Older Adults Try to Cope With Limited Budgets
“If I were a younger person, I think I would be able to rebound from all the difficulties I’m having,” she told me. “I just never foresaw myself being in this situation at the age I am now.”
“Please help! I just turned 65 and [am] disabled on disability My husband is on Social Security and we cannot even afford to buy groceries. This is not what I had in mind for the golden years.”
When asked about her troubles, Ross, 65, talks about a tornado that swept through central Florida on Groundhog Day in 2007, destroying her home. Too late, she learned her insurance coverage wasn’t adequate and wouldn’t replace most of her belongings.
To make ends meet, Ross started working two jobs: as a hairdresser and a customer service representative at a convenience store. With her new husband, Douglas Ross, a machinist, she purchased a new home. Recovery seemed possible.
Then, Elaine Ross fell twice over several years, breaking her leg, and ended up having three hip replacements. Trying to manage diabetes and beset by pain, Ross quit working in 2016 and applied for Social Security Disability Insurance, which now pays her $919 a month.

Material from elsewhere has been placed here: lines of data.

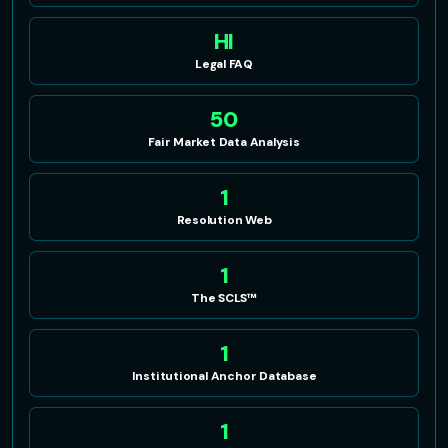
HI
Legal FAQ
50
Fair Market Data Analysis
1
Resolution Web
1
The SCLS™
1
Institutional Anchor Database
1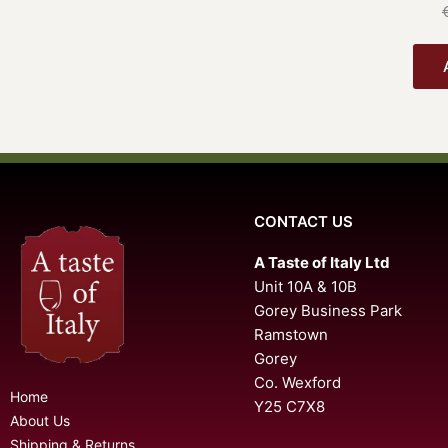
CONTACT US
A Taste of Italy Ltd
Unit 10A & 10B
Gorey Business Park
Ramstown
Gorey
Co. Wexford
Home
Y25 C7X8
About Us
Shipping & Returns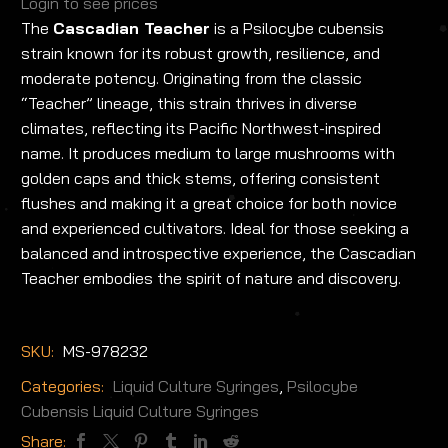
Login to see prices
The
Cascadian Teacher
is a Psilocybe cubensis
strain known for its robust growth, resilience, and
moderate potency. Originating from the classic
“Teacher” lineage, this strain thrives in diverse
climates, reflecting its Pacific Northwest-inspired
name. It produces medium to large mushrooms with
golden caps and thick stems, offering consistent
flushes and making it a great choice for both novice
and experienced cultivators. Ideal for those seeking a
balanced and introspective experience, the Cascadian
Teacher embodies the spirit of nature and discovery.
SKU:
MS-978232
Categories:
Liquid Culture Syringes
,
Psilocybe
Cubensis Liquid Culture Syringes
Share: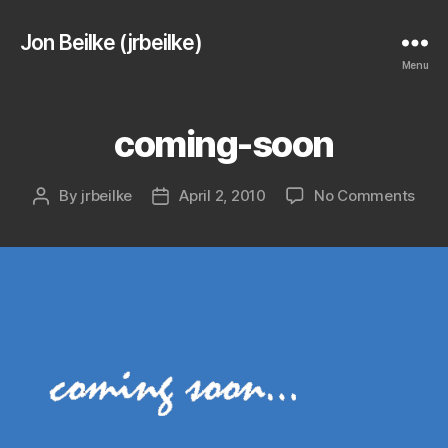
Jon Beilke (jrbeilke)
Menu
coming-soon
on
By
jrbeilke
April 2, 2010
No Comments
Post
Post
com
author
date
soo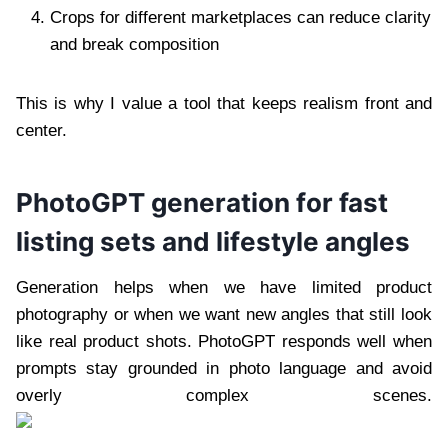
Crops for different marketplaces can reduce clarity
and break composition
This is why I value a tool that keeps realism front and
center.
PhotoGPT generation for fast
listing sets and lifestyle angles
Generation helps when we have limited product
photography or when we want new angles that still look
like real product shots. PhotoGPT responds well when
prompts stay grounded in photo language and avoid
overly complex scenes.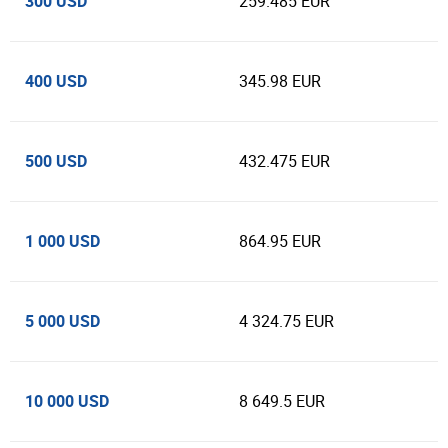
300 USD
259.485 EUR
400 USD
345.98 EUR
500 USD
432.475 EUR
1 000 USD
864.95 EUR
5 000 USD
4 324.75 EUR
10 000 USD
8 649.5 EUR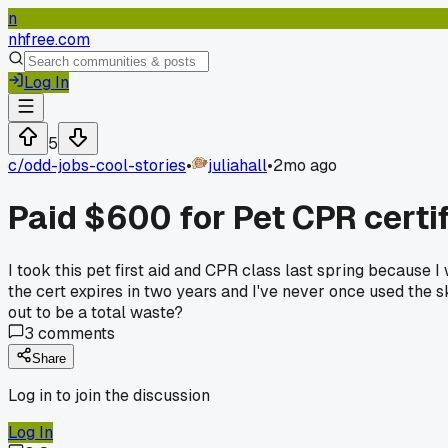
n
nhfree.com
Log In
5
c/
odd-jobs-cool-stories
•
juliahall
•
2mo ago
Paid $600 for Pet CPR certif
I took this pet first aid and CPR class last spring because I
the cert expires in two years and I've never once used the s
out to be a total waste?
3
comments
Share
Log in to join the discussion
Log In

She doesn’t have a pension. Douglas stopped working in 2019, no longer able to handle the demands of his job because of a bad back. He, too, doesn’t have a pension. With Douglas’ Social Security payment of $1,051 a month, the couple live on just over $23,600 annually. Their meager savings evaporated with various emergency expenditures, and they sold their home.
Their rent in Empire, Alabama, where they now live, is $540 a month. Other regular expenses include $200 a month for their truck and gas, $340 for Medicare Part B premiums, $200 for electricity, $100 for medications, $70 for phone, and hundreds of dollars — Ross didn’t offer a precise estimate — for food.
“All this inflation, it’s just killing us,” she said. Nationally, the price of food consumed at home is expected to rise 10% to 11% this year, according to the US Department of Agriculture.